Available data START
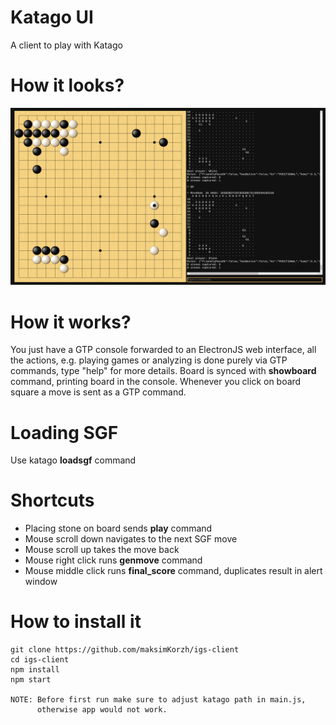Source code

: # Katago UI
A client to play with Katago

# How it looks?
![IMAGE ALT TEXT HERE](https://raw.githubusercontent.com/maksimKorzh/kata-ui/main/assets/scr.png)

# How it works?
You just have a GTP console forwarded to an ElectronJS web interface,
all the actions, e.g. playing games or analyzing is done purely
via GTP commands, type "help" for more details. Board is synced
with **showboard** command, printing board in the console.
Whenever you click on board square a move is sent as a GTP command.

# Loading SGF
Use katago **loadsgf** command

# Shortcuts
 - Placing stone on board sends **play** command
 - Mouse scroll down navigates to the next SGF move
 - Mouse scroll up takes the move back
 - Mouse right click runs **genmove** command
 - Mouse middle click runs **final_score** command, duplicates result in alert window

# How to install it
    git clone https://github.com/maksimKorzh/igs-client
    cd igs-client
    npm install
    npm start

    NOTE: Before first run make sure to adjust katago path in main.js,
          otherwise app would not work.
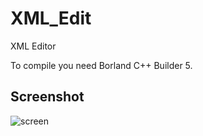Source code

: # XML_Edit
 XML Editor

To compile you need Borland C++ Builder 5.

## Screenshot
![screen](https://github.com/user-attachments/assets/85a610bb-61c8-43ba-8ce1-74e760a2a19f)
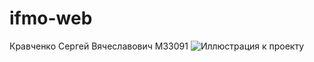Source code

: # ifmo-web
Кравченко Сергей Вячеславович М33091
![Иллюстрация к проекту](https://github.com/Ser-Iojik/ifmo-web/tree/main/image/maket.png)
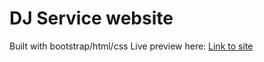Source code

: # DJ Service website

Built with bootstrap/html/css
Live preview here:
[Link to site](https://kaosorn.github.io/test-site/)
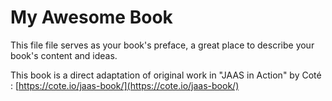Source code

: # My Awesome Book

This file file serves as your book's preface, a great place to describe your book's content and ideas.

This book is a direct adaptation of original work in "JAAS in Action" by Coté : [https://cote.io/jaas-book/](https://cote.io/jaas-book/)





  




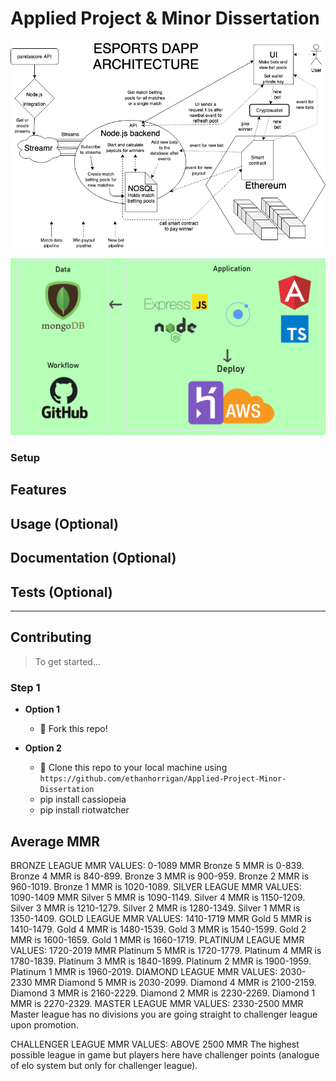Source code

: 
# Applied Project & Minor Dissertation

![Arch1](https://github.com/ethanhorrigan/Applied-Project-Minor-Dissertation/blob/master/img/Archetciture2.png)

![Arch2](https://github.com/ethanhorrigan/Applied-Project-Minor-Dissertation/blob/master/img/Archetciture.png)

### Setup
## Features
## Usage (Optional)
## Documentation (Optional)
## Tests (Optional)

---

## Contributing

> To get started...

### Step 1

- **Option 1**
    - 🍴 Fork this repo!

- **Option 2**
    - 👯 Clone this repo to your local machine using `https://github.com/ethanhorrigan/Applied-Project-Minor-Dissertation`
    - pip install cassiopeia
    - pip install riotwatcher

## Average MMR

BRONZE LEAGUE MMR VALUES: 0-1089 MMR
Bronze 5 MMR is 0-839.
Bronze 4 MMR is 840-899.
Bronze 3 MMR is 900-959.
Bronze 2 MMR is 960-1019.
Bronze 1 MMR is 1020-1089.
SILVER LEAGUE MMR VALUES: 1090-1409 MMR
Silver 5 MMR is 1090-1149.
Silver 4 MMR is 1150-1209.
Silver 3 MMR is 1210-1279.
Silver 2 MMR is 1280-1349.
Silver 1 MMR is 1350-1409.
GOLD LEAGUE MMR VALUES: 1410-1719 MMR
Gold 5 MMR is 1410-1479.
Gold 4 MMR is 1480-1539.
Gold 3 MMR is 1540-1599.
Gold 2 MMR is 1600-1659.
Gold 1 MMR is 1660-1719.
PLATINUM LEAGUE MMR VALUES: 1720-2019 MMR
Platinum 5 MMR is 1720-1779.
Platinum 4 MMR is 1780-1839.
Platinum 3 MMR is 1840-1899.
Platinum 2 MMR is 1900-1959.
Platinum 1 MMR is 1960-2019.
DIAMOND LEAGUE MMR VALUES: 2030-2330 MMR
Diamond 5 MMR is 2030-2099.
Diamond 4 MMR is 2100-2159.
Diamond 3 MMR is 2160-2229.
Diamond 2 MMR is 2230-2269.
Diamond 1 MMR is 2270-2329.
MASTER LEAGUE MMR VALUES: 2330-2500 MMR
Master league has no divisions you are going straight to challenger league upon promotion.

CHALLENGER LEAGUE MMR VALUES: ABOVE 2500 MMR
The highest possible league in game but players here have challenger points (analogue of elo system but only for challenger league).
Available data END
-- What you will do --
Restate word for word the entries above from the line with "## Tests (Optional)" through the line with "- 👯 Clone this", inclusive, leaving out everything else.

-- Result for this exercise --
## Tests (Optional)

---

## Contributing

> To get started...

### Step 1

- **Option 1**
    - 🍴 Fork this repo!

- **Option 2**
    - 👯 Clone this repo to your local machine using `https://github.com/ethanhorrigan/Applied-Project-Minor-Dissertation`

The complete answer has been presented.